In IX v WABE eV (Cases C‑804/18 and C‑341/19) EU:C:2021:594, the ECJ recently ruled that a ban on all visible signs of political, philosophical and religious belief could be justified by a policy of political, philosophical and religious neutrality in a particular workplace (a non-denominational school in Hamburg). It was made clear that a “neutrality” policy by an employer may represent a legitimate aim (although proportionality would have to be shown about the means for achieving it), as could a policy of “avoiding social conflict”. Essentially, it was not discriminatory to ask a Muslim member of the teaching staff not to wear a headscarf, and to discipline her for refusing to remove it, because the school and the municipality were fostering the individual and free development of children which could be undermined by wearing religious dress and symbols in front of them. The same rule did not apply to those in head office.
We could talk about the case law on the limits of being able to manifest your religion in the workplace, or the competing strands that call for protection on the diversity front (I agree that this case represents the erosion of the prohibition of discrimination on the grounds of religion and belief through elevation of the rights of employers and, in this case, parents. So much for Eweida v United Kingdom  ECHR 37). But I’d like to consider what it means for corporations increasingly to be defining what is an acceptable and desirable way for us to be expressing our ideology.

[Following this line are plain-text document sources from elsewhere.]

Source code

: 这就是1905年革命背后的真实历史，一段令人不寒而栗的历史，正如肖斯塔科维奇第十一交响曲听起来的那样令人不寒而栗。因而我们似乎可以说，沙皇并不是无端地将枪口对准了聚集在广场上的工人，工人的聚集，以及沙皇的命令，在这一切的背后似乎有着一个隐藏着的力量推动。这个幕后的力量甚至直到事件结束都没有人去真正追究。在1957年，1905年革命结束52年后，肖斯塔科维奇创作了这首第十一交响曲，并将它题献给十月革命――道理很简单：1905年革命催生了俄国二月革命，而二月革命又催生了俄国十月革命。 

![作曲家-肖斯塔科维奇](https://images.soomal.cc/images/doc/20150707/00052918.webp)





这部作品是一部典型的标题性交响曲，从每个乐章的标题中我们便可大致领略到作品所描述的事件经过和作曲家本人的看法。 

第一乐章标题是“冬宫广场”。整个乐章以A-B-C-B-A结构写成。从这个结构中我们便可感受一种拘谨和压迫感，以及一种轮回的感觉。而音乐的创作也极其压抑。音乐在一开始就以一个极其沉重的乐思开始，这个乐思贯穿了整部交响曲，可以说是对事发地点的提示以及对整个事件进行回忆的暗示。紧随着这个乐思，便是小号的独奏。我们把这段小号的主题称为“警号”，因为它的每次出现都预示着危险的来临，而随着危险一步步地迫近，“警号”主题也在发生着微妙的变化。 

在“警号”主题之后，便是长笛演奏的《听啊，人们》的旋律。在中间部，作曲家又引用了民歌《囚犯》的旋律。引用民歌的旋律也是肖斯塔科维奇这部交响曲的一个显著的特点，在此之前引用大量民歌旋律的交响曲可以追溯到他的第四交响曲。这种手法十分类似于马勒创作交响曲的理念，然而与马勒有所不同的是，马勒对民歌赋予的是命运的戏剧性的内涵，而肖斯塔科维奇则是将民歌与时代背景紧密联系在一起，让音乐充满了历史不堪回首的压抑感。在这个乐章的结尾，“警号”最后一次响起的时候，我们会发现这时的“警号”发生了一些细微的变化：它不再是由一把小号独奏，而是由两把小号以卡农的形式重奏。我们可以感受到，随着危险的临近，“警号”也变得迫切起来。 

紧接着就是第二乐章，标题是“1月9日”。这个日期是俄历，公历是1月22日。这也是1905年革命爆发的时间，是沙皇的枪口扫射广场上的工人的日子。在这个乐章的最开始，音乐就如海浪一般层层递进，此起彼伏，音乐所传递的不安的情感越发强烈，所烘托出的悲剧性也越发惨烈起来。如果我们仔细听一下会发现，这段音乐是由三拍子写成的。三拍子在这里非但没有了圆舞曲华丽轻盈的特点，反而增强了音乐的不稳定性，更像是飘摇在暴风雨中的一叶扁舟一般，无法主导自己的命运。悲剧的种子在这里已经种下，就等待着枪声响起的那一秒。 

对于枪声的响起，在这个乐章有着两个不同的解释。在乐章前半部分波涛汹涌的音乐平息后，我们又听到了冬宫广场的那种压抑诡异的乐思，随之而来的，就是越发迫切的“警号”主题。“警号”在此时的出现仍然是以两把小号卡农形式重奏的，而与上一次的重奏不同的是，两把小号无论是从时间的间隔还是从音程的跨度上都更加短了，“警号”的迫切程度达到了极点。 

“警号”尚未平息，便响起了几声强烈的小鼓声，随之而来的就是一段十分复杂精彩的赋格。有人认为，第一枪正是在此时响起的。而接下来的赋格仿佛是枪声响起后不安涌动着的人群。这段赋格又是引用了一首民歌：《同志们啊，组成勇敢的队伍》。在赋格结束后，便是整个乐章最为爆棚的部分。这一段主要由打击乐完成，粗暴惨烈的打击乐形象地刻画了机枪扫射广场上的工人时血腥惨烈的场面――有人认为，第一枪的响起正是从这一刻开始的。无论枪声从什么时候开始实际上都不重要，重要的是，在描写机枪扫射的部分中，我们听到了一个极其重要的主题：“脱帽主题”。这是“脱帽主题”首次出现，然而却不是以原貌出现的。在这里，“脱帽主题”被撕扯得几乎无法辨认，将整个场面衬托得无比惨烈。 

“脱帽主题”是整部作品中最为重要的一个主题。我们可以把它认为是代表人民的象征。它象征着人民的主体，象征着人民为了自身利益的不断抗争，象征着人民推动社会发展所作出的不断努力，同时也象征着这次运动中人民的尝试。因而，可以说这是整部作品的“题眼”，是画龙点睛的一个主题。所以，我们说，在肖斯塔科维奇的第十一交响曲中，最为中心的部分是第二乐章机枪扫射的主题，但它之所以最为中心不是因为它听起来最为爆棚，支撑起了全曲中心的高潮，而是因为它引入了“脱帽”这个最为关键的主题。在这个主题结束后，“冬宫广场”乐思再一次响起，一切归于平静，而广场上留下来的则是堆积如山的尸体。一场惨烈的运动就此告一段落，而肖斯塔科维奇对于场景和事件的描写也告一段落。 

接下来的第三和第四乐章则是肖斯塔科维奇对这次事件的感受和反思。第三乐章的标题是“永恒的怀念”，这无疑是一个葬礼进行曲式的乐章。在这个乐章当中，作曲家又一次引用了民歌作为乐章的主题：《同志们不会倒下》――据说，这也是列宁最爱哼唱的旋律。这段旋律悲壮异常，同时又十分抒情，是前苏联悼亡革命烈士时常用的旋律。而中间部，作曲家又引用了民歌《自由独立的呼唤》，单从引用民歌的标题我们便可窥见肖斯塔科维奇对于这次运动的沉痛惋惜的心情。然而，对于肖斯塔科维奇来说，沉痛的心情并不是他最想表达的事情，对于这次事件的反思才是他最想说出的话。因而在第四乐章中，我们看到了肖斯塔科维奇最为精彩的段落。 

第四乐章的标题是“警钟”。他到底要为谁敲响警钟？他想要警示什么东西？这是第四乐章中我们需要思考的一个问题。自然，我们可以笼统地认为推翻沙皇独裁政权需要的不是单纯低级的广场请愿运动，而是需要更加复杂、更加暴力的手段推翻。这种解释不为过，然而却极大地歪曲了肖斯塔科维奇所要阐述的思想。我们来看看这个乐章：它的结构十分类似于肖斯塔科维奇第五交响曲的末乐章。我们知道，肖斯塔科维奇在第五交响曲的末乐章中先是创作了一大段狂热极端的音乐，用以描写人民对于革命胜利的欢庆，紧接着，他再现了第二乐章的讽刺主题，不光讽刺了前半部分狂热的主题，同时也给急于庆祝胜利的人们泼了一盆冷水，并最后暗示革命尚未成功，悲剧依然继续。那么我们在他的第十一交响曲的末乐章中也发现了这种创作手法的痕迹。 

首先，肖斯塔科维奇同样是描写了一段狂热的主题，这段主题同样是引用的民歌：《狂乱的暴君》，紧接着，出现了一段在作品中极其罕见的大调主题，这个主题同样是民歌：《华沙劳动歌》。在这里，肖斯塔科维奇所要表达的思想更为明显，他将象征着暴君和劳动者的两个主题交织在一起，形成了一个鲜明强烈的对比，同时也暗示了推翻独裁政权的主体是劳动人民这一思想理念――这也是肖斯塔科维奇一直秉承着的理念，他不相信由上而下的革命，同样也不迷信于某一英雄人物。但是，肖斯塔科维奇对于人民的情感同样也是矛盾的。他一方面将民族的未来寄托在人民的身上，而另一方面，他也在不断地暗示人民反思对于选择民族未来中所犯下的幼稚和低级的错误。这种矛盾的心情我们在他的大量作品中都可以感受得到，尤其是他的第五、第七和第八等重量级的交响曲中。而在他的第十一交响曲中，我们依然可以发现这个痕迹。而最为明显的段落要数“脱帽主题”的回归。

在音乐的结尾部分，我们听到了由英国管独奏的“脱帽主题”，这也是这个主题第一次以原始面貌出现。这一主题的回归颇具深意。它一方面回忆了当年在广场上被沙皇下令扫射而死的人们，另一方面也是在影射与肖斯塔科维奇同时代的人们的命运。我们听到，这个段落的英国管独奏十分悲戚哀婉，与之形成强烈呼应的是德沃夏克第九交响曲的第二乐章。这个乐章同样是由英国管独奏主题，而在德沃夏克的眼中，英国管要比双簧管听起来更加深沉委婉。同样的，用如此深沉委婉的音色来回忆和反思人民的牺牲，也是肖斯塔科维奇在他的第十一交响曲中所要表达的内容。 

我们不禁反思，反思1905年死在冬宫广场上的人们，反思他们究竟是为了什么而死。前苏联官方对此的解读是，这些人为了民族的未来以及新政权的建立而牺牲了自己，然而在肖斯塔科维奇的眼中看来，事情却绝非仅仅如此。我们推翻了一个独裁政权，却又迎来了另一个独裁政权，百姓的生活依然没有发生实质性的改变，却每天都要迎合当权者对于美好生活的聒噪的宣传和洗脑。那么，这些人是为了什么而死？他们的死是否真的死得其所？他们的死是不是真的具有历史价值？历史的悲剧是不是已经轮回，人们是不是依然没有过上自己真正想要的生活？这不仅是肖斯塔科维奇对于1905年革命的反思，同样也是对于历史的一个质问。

This used to be (and still is) one of the remits of the state. As it was pointed out in the famous case of R (Begum) v Denbigh High School Governors  UKHL 15 (about why a school uniform policy banning the jilbab was justified), part of the role of the state in the context of education is to enable children to choose the ideological space they wish to occupy, as between the dominant culture of their families and the dominant culture in society:
“A mandatory policy that rejects veiling in state educational institutions may provide a crucial opportunity for girls to choose the feminist freedom of state education over the patriarchal dominance of their families. Also, for the families, such a policy may send a clear message that the benefits of state education are tied to the obligation to respect women’s and girls’ rights to equality and freedom” (Professor Frances Radnay in “Culture, Religion and Gender”  1 International Journal of Constitutional Law 663, cited in Denbigh).
As corporations become more ideologically involved, attaching ethical allegiances to particular causes and organisations around sustainability, diversity and ethical labour standards, they invite workers to champion and celebrate certain causes, and to become vocal about supporting sponsored company values. Think of all the different symbols that have become commonplace as something to be shown and worn in the workplace: a pink wristband, a rainbow, a yellow ribbon, a moustache in November (you could think of them as acceptable dress code).
But are we at risk of being homogenised, in terms of our identities at work, if we are presented with predetermined “good causes” which we are invited to sign up to? What is wrong with an invite, you might say, no one is compelled to do anything. I suppose I am asking where the space is to work out, like the hypothetical girl in the Denbigh case example, where you stand with regard to your own personal dominant culture, and the corporation’s dominant culture, and to not always know where you stand.
The idea of the corporation as being the expression of human values, rather than a mere legal personality for Companies House purposes, is a relatively recent phenomenon but we seem to accept it has always been this way. Interestingly, many organisations now put “passionate” and “creative” at the heart of their search for candidates, which would not have been the case 20 years ago when strength of conviction was regarded as something private. Like an ideal love-match (possibly forged by an algorithm), the passionate worker and the passionate employer are destined to meet and set the world on fire. But what if the best lack all conviction and the worst are full of passionate intensity?
Could there be too much pressure for individuals to take on corporate ideology at the expense of the many ordinary aspects of their humanity, such as the ability to question, doubt and not know? Qualities which, according to a recent report on the robotisation of work, could make them more employable in future?
We are used to thinking of dress codes as something imposed by employers, for employees to conform to or not, with the debate usually centring around a person’s right to freedom to express or manifest their belief and the employer’s right to police individual expression in the interests of conducting business and serving their customers. But we are less used to the idea of the corporation itself being the sheer embodiment of a dress code which may offend the idea of space or neutrality within the workforce (and bear in mind that the absence of belief is capable of protection in law).
We are used to thinking of employers as wanting, potentially, to pursue a policy of neutrality, based on ethos or customer profile. But what if neutrality is the desired safe space for a significant group of employees in a workplace, not because they are discriminatory or indifferent to value-based agendas, but because they express their values differently to the ways identified by the corporation as appropriate and desirable?
The avoidance of social conflict was cited in WABE as a potential legitimate aim for an employer pursuing a policy of neutrality. But it seems that corporations are sailing right into the headwinds of social conflict by taking up so much ideological space as a core activity. By becoming the gatekeepers of appropriate expression of values and belief, they have to take a stand, or not, or be judged by their silence.
All views expressed are the author’s own.
Shireen Shaikh, Senior PSL, Taylor Wessing.